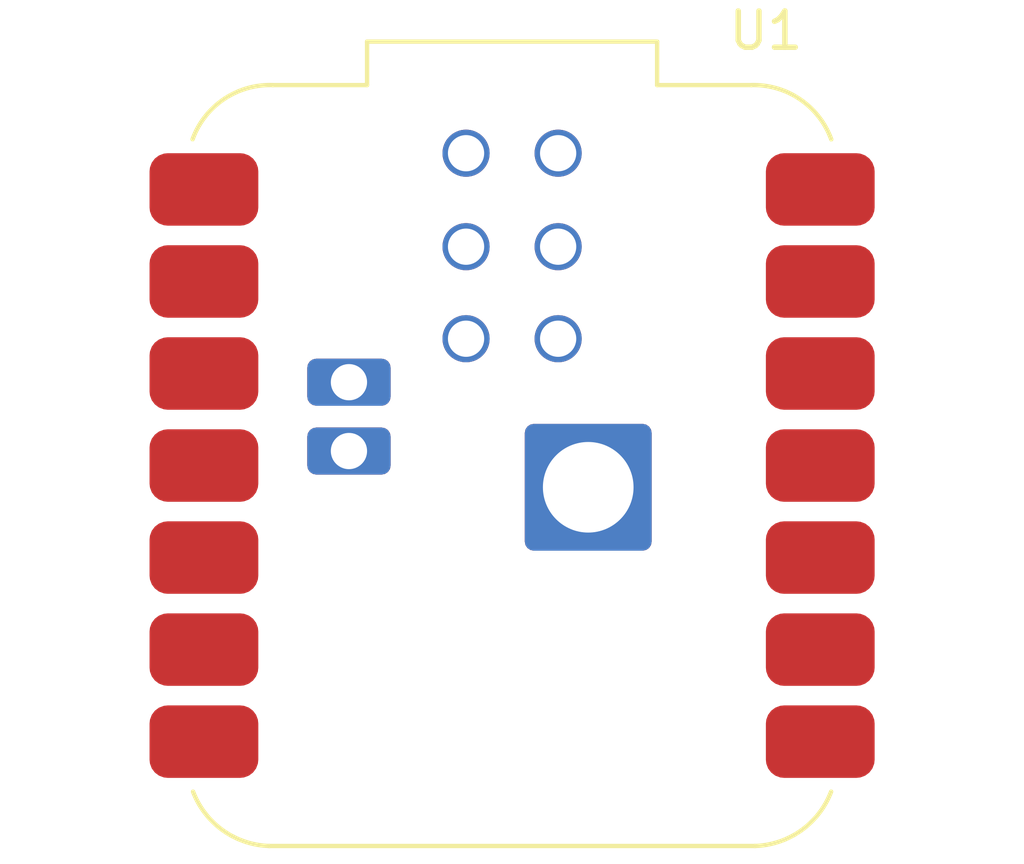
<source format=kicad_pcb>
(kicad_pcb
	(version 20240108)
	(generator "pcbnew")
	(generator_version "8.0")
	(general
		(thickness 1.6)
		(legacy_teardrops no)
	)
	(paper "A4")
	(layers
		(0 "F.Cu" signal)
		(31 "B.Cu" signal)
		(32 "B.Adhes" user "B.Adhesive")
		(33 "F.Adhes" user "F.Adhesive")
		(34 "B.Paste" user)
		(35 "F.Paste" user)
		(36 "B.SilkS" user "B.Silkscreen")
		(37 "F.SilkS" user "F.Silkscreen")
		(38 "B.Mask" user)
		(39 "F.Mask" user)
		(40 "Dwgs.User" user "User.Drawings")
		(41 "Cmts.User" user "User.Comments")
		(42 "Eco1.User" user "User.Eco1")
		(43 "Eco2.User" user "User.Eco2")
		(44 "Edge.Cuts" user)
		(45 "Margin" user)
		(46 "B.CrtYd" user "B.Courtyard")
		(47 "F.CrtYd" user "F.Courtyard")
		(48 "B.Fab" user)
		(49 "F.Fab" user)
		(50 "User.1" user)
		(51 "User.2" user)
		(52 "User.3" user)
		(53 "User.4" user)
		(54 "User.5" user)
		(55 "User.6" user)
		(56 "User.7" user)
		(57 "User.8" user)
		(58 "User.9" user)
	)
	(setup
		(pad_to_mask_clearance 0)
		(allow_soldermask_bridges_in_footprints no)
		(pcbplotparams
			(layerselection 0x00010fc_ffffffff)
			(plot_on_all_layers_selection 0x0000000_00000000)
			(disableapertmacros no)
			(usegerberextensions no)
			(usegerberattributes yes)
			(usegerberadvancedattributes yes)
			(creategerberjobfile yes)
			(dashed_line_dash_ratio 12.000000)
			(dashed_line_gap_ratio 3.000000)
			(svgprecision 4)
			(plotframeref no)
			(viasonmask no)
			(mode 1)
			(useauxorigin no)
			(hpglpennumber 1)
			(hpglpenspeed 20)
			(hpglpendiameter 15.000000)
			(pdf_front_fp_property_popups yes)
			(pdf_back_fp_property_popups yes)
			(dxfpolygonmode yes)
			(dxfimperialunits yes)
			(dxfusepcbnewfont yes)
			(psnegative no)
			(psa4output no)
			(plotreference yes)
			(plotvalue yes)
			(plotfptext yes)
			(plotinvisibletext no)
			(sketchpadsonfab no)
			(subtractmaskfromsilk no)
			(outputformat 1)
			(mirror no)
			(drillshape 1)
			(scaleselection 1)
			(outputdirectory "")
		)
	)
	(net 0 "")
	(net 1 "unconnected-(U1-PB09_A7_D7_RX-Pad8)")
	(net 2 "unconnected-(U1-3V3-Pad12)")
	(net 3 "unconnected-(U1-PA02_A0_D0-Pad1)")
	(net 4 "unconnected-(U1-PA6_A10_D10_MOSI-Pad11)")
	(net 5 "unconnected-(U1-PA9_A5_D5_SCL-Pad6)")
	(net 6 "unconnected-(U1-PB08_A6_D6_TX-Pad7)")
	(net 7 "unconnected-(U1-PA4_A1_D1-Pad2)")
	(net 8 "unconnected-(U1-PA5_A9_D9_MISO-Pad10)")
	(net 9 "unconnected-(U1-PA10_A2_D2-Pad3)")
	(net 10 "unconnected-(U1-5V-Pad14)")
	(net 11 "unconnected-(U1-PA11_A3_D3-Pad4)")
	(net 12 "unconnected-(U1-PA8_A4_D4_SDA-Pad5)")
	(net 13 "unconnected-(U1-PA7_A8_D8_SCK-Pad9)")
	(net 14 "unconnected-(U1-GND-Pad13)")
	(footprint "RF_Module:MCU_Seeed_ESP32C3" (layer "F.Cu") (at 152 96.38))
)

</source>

▸ **WORK TASK**
Each record above must be retyped exactly. Omit the pictures.

▸ **RESULT FOR THIS EXERCISE**
<source format=kicad_pcb>
(kicad_pcb
	(version 20240108)
	(generator "pcbnew")
	(generator_version "8.0")
	(general
		(thickness 1.6)
		(legacy_teardrops no)
	)
	(paper "A4")
	(layers
		(0 "F.Cu" signal)
		(31 "B.Cu" signal)
		(32 "B.Adhes" user "B.Adhesive")
		(33 "F.Adhes" user "F.Adhesive")
		(34 "B.Paste" user)
		(35 "F.Paste" user)
		(36 "B.SilkS" user "B.Silkscreen")
		(37 "F.SilkS" user "F.Silkscreen")
		(38 "B.Mask" user)
		(39 "F.Mask" user)
		(40 "Dwgs.User" user "User.Drawings")
		(41 "Cmts.User" user "User.Comments")
		(42 "Eco1.User" user "User.Eco1")
		(43 "Eco2.User" user "User.Eco2")
		(44 "Edge.Cuts" user)
		(45 "Margin" user)
		(46 "B.CrtYd" user "B.Courtyard")
		(47 "F.CrtYd" user "F.Courtyard")
		(48 "B.Fab" user)
		(49 "F.Fab" user)
		(50 "User.1" user)
		(51 "User.2" user)
		(52 "User.3" user)
		(53 "User.4" user)
		(54 "User.5" user)
		(55 "User.6" user)
		(56 "User.7" user)
		(57 "User.8" user)
		(58 "User.9" user)
	)
	(setup
		(pad_to_mask_clearance 0)
		(allow_soldermask_bridges_in_footprints no)
		(pcbplotparams
			(layerselection 0x00010fc_ffffffff)
			(plot_on_all_layers_selection 0x0000000_00000000)
			(disableapertmacros no)
			(usegerberextensions no)
			(usegerberattributes yes)
			(usegerberadvancedattributes yes)
			(creategerberjobfile yes)
			(dashed_line_dash_ratio 12.000000)
			(dashed_line_gap_ratio 3.000000)
			(svgprecision 4)
			(plotframeref no)
			(viasonmask no)
			(mode 1)
			(useauxorigin no)
			(hpglpennumber 1)
			(hpglpenspeed 20)
			(hpglpendiameter 15.000000)
			(pdf_front_fp_property_popups yes)
			(pdf_back_fp_property_popups yes)
			(dxfpolygonmode yes)
			(dxfimperialunits yes)
			(dxfusepcbnewfont yes)
			(psnegative no)
			(psa4output no)
			(plotreference yes)
			(plotvalue yes)
			(plotfptext yes)
			(plotinvisibletext no)
			(sketchpadsonfab no)
			(subtractmaskfromsilk no)
			(outputformat 1)
			(mirror no)
			(drillshape 1)
			(scaleselection 1)
			(outputdirectory "")
		)
	)
	(net 0 "")
	(net 1 "unconnected-(U1-PB09_A7_D7_RX-Pad8)")
	(net 2 "unconnected-(U1-3V3-Pad12)")
	(net 3 "unconnected-(U1-PA02_A0_D0-Pad1)")
	(net 4 "unconnected-(U1-PA6_A10_D10_MOSI-Pad11)")
	(net 5 "unconnected-(U1-PA9_A5_D5_SCL-Pad6)")
	(net 6 "unconnected-(U1-PB08_A6_D6_TX-Pad7)")
	(net 7 "unconnected-(U1-PA4_A1_D1-Pad2)")
	(net 8 "unconnected-(U1-PA5_A9_D9_MISO-Pad10)")
	(net 9 "unconnected-(U1-PA10_A2_D2-Pad3)")
	(net 10 "unconnected-(U1-5V-Pad14)")
	(net 11 "unconnected-(U1-PA11_A3_D3-Pad4)")
	(net 12 "unconnected-(U1-PA8_A4_D4_SDA-Pad5)")
	(net 13 "unconnected-(U1-PA7_A8_D8_SCK-Pad9)")
	(net 14 "unconnected-(U1-GND-Pad13)")
	(footprint "RF_Module:MCU_Seeed_ESP32C3" (layer "F.Cu") (at 152 96.38))
)

</source>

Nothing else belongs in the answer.